Large reasoning models often generate multiple candidate responses to a single prompt to improve accuracy through test-time scaling. However, simply picking the most frequent or highest-confidence answer is often insufficient because internal model signals do not always align perfectly with correctness. To address this, researchers have introduced DistriVoting, a new method that leverages the statistical distribution of confidence scores to guide the final answer selection process more effectively.

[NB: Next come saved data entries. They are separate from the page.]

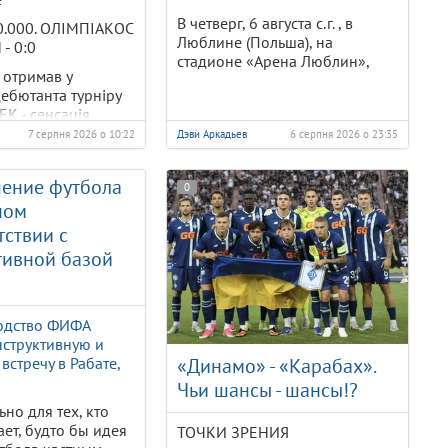
В четверг, 6 августа с.г. , в
30.000. ОЛІМПІАКОС
Люблине (Польша), на
- 0:0
стадионе «Арена Люблин»,
” отримав у
ебютанта турніру
ЕК - сенсація
зону в
7 серпня 2026 о 10:22
Дэви Аркадьев
6 серпня 2026 о 23:35
. Грала в
й атакувальний
ение футбола
0
ому Яремчуку не
ном
 навіть в заявку не
т вилетять з ЛЧ
тствии с
и як нашого хлопця
тивной базой
"
одство ФИФА
нструктивную и
встречу в Рабате,
«Динамо» - «Карабах».
Чьи шансы - шансы!?
ьно для тех, кто
ает, будто бы идея
ТОЧКИ ЗРЕНИЯ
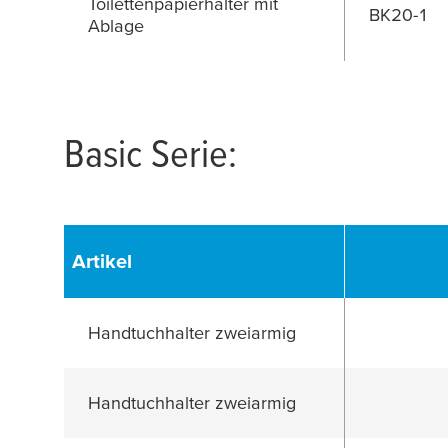
Toilettenpapierhalter mit
BK20-1
Ablage
Basic Serie:
Artikel
Handtuchhalter zweiarmig
Handtuchhalter zweiarmig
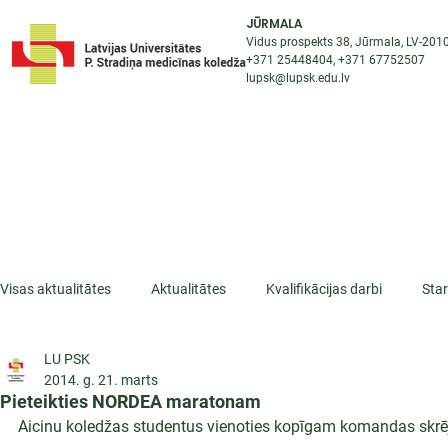
JŪRMALA
Vidus prospekts 38, Jūrmala, LV-201
+371 25448404
, +371
67752507
lupsk@lupsk.edu.lv
PAR KOLEDŽU
ST
STARPTAUTISKĀ SADARBĪBA
AKTUALITĀTES
Visas aktualitātes
Aktualitātes
Kvalifikācijas darbi
Sta
LU PSK
ESF projekti
Iepazīsti profesiju
Dažādas
Mikrokva
2014. g. 21. marts
Pieteikties NORDEA maratonam
Aicinu koledžas studentus vienoties kopīgam komandas skr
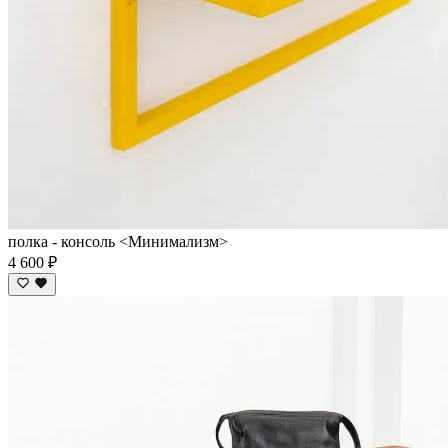
полка - консоль <Минимализм>
4 600 ₽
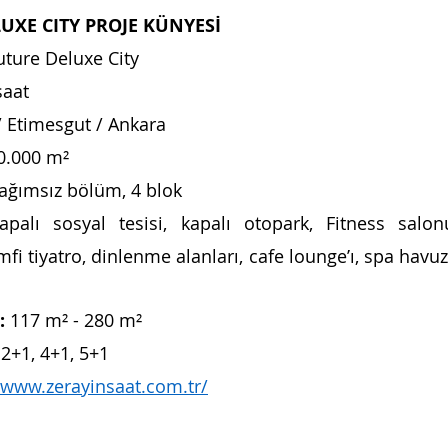
UXE CITY PROJE KÜNYESİ
uture Deluxe City
şaat
/ Etimesgut / Ankara
0.000 m²
ağımsız bölüm, 4 blok
apalı sosyal tesisi, kapalı otopark, Fitness salonu
fi tiyatro, dinlenme alanları, cafe lounge’ı, spa havuzu
:
 117 m² - 280 m²
 2+1, 4+1, 5+1 
/www.zerayinsaat.com.tr/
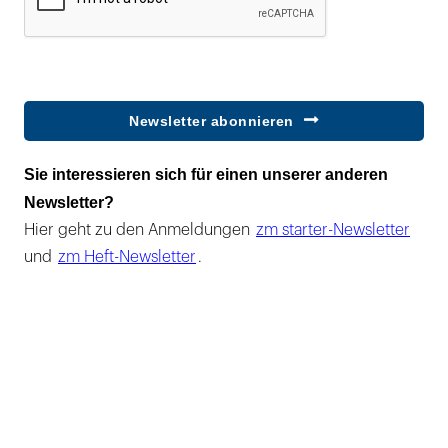
Newsletter abonnieren
Sie interessieren sich für einen unserer anderen
Newsletter?
Hier geht zu den Anmeldungen
zm starter-Newsletter
und
zm Heft-Newsletter
.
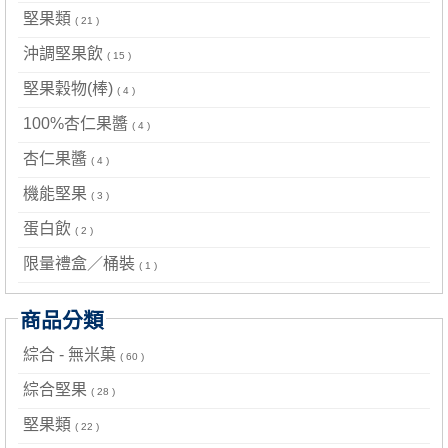
堅果類
( 21 )
沖調堅果飲
( 15 )
堅果穀物(棒)
( 4 )
100%杏仁果醬
( 4 )
杏仁果醬
( 4 )
機能堅果
( 3 )
蛋白飲
( 2 )
限量禮盒／桶裝
( 1 )
商品分類
綜合 - 無米菓
( 60 )
綜合堅果
( 28 )
堅果類
( 22 )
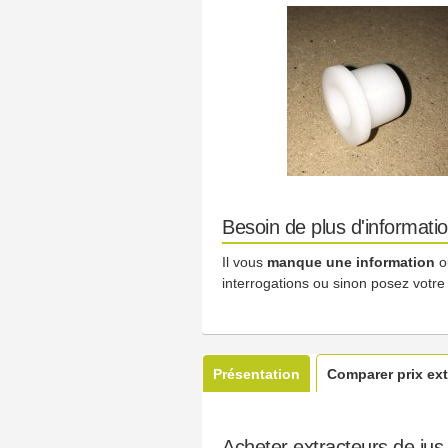
Besoin de plus d'informati
Il vous
manque une information
o
interrogations ou sinon posez votre
Présentation
Comparer prix ext
Acheter extracteurs de jus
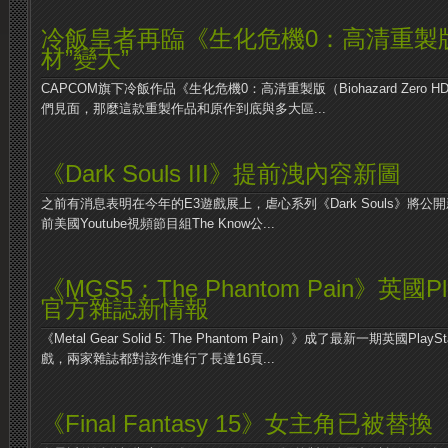
冷飯皇者再臨《生化危機0：高清重製
材”變大”
CAPCOM旗下冷飯作品《生化危機0：高清重製版（Biohazard Zero 
們見面，那麼這款重製作品和原作到底與多大區...
《Dark Souls III》提前洩內容新圖
之前有消息表明在今年的E3遊戲展上，虐心系列《Dark Souls》將公開新作《
前美國Youtube視頻節目組The Know公...
《MGS5：The Phantom Pain》英國Pla
官方雜誌新情報
《Metal Gear Solid 5: The Phantom Pain）》成了最新一期英國Pl
戲，兩家雜誌都對該作進行了長達16頁...
《Final Fantasy 15》女主角已被替換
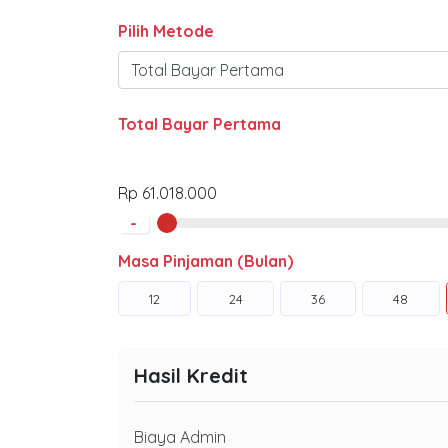
Pilih Metode
Total Bayar Pertama
Rp 61.018.000
-
Masa Pinjaman (Bulan)
12
24
36
48
Hasil Kredit
Biaya Admin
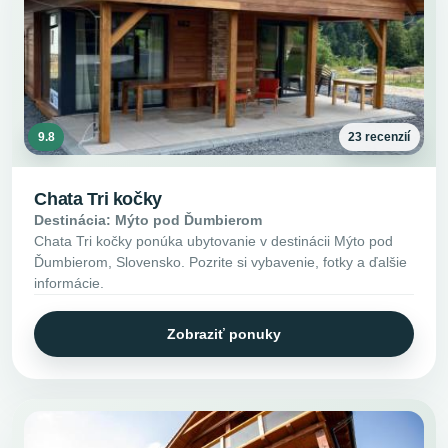
9.8
23 recenzií
Chata Tri kočky
Destinácia: Mýto pod Ďumbierom
Chata Tri kočky ponúka ubytovanie v destinácii Mýto pod
Ďumbierom, Slovensko. Pozrite si vybavenie, fotky a ďalšie
informácie.
Zobraziť ponuky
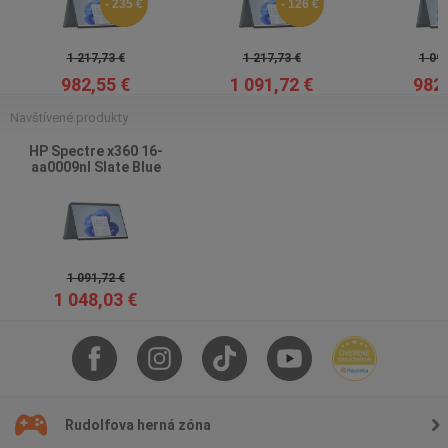
- 235 €
- 126 €
1 217,73 €
1 217,73 €
1 091
982,55 €
1 091,72 €
982,
Navštívené produkty
HP Spectre x360 16-
aa0009nl Slate Blue
1 091,72 €
1 048,03 €
Rudolfova herná zóna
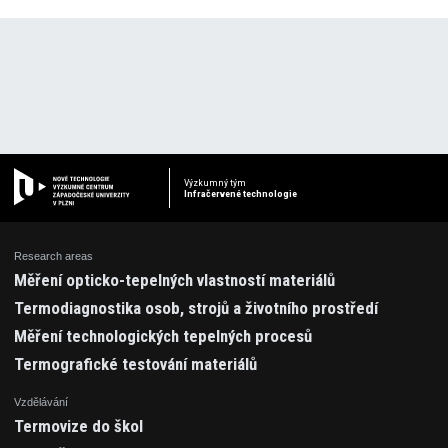
Výzkumný tým
Infračervené technologie
Research areas
Měření opticko-tepelných vlastností materiálů
Termodiagnostika osob, strojů a životního prostředí
Měření technologických tepelných procesů
Termografické testování materiálů
Vzdělávání
Termovize do škol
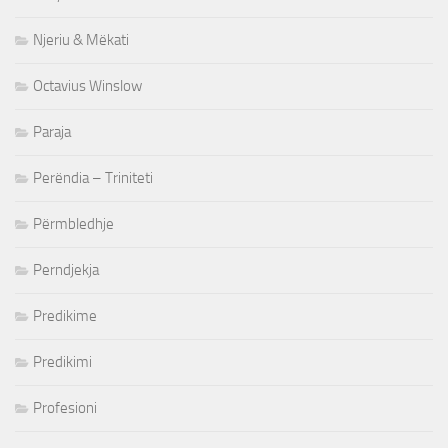
Njeriu & Mëkati
Octavius Winslow
Paraja
Perëndia – Triniteti
Përmbledhje
Perndjekja
Predikime
Predikimi
Profesioni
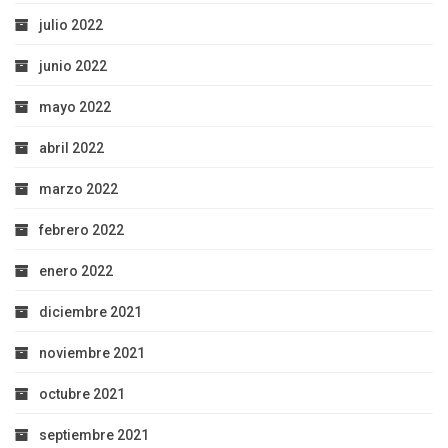
julio 2022
junio 2022
mayo 2022
abril 2022
marzo 2022
febrero 2022
enero 2022
diciembre 2021
noviembre 2021
octubre 2021
septiembre 2021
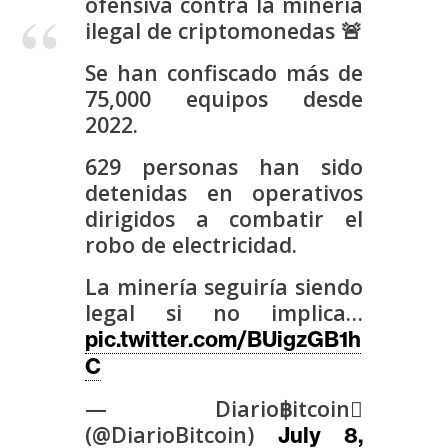
ofensiva contra la minería
s
ilegal de criptomonedas 🚨
Se han confiscado más de
N
75,000 equipos desde
o
2022.
t
a
629 personas han sido
s
detenidas en operativos
d
dirigidos a combatir el
e
robo de electricidad.
P
r
La minería seguiría siendo
e
legal si no implica…
n
pic.twitter.com/BUigzGB1h
s
C
a
— Diario฿itcoin
(@DiarioBitcoin)
July 8,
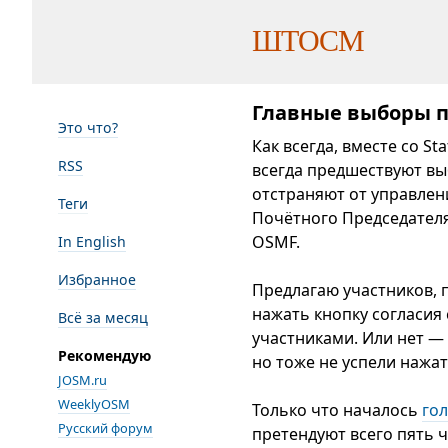
ШТОСМ
Главные выборы п
Это что?
Как всегда, вместе со S
RSS
всегда предшествуют вы
отстраняют от управлен
Теги
Почётного Председателя
OSMF.
In English
Избранное
Предлагаю участников, 
нажать кнопку согласия
Всё за месяц
участниками. Или нет — 
Рекомендую
но тоже не успели нажат
JOSM.ru
WeeklyOSM
Только что началось
го
Русский форум
претендуют всего пять 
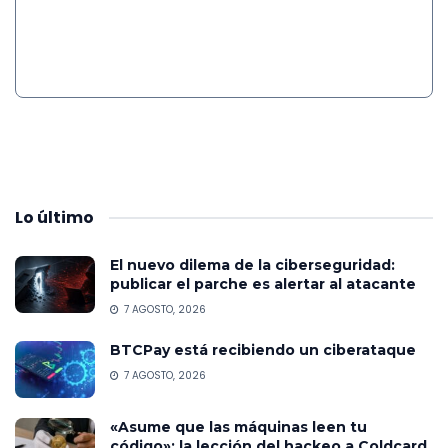
Lo
último
El nuevo dilema de la ciberseguridad:
publicar el parche es alertar al atacante
7 AGOSTO, 2026
BTCPay está recibiendo un ciberataque
7 AGOSTO, 2026
«Asume que las máquinas leen tu
código»: la lección del hackeo a Coldcard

The core of the DistriVoting approach involves treating the collection of generated responses as a mixture of two distinct statistical populations. By utilizing Gaussian Mixture Models, the system can mathematically decompose the total confidence scores into 'positive' (likely correct) and 'negative' (likely incorrect) components. A specialized reject filter then prunes responses that fall into the overlap between these two groups, significantly reducing the noise that typically plagues automated voting systems.
To further refine results, the researchers developed SelfStepConf, which shifts the focus from global output scores to step-by-step internal signals. By monitoring confidence at each individual reasoning step, the model can dynamically adjust its inference process to widen the statistical gap between correct and incorrect paths. This dual-pronged strategy was tested across 16 different models and five major benchmarks, demonstrating a significant performance leap over current state-of-the-art calibration techniques.